==== MATERIAL FOR THIS TASK ====

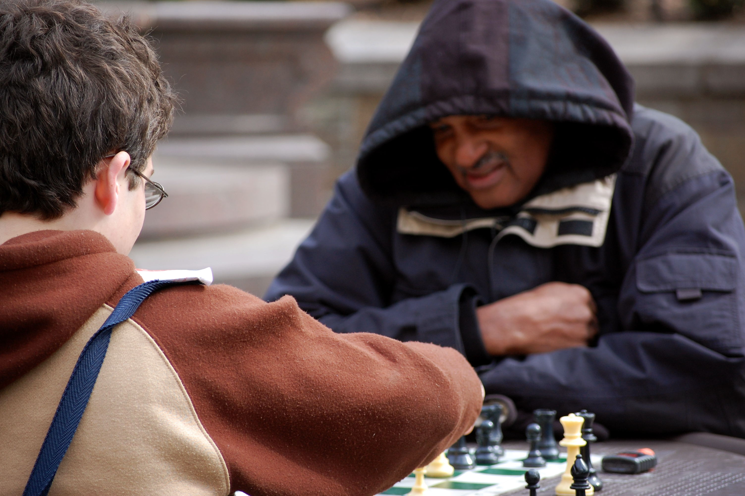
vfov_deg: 7.6
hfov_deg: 11.4
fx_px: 3722
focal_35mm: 180
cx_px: 372
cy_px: 248
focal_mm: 120
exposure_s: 1/250
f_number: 4.8
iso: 400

====

HOW TO COMPLETE THIS TASK
Make an exact copy of the listing above. Its pictures are not needed.

ANSWER TO THIS EXERCISE
vfov_deg: 7.6
hfov_deg: 11.4
fx_px: 3722
focal_35mm: 180
cx_px: 372
cy_px: 248
focal_mm: 120
exposure_s: 1/250
f_number: 4.8
iso: 400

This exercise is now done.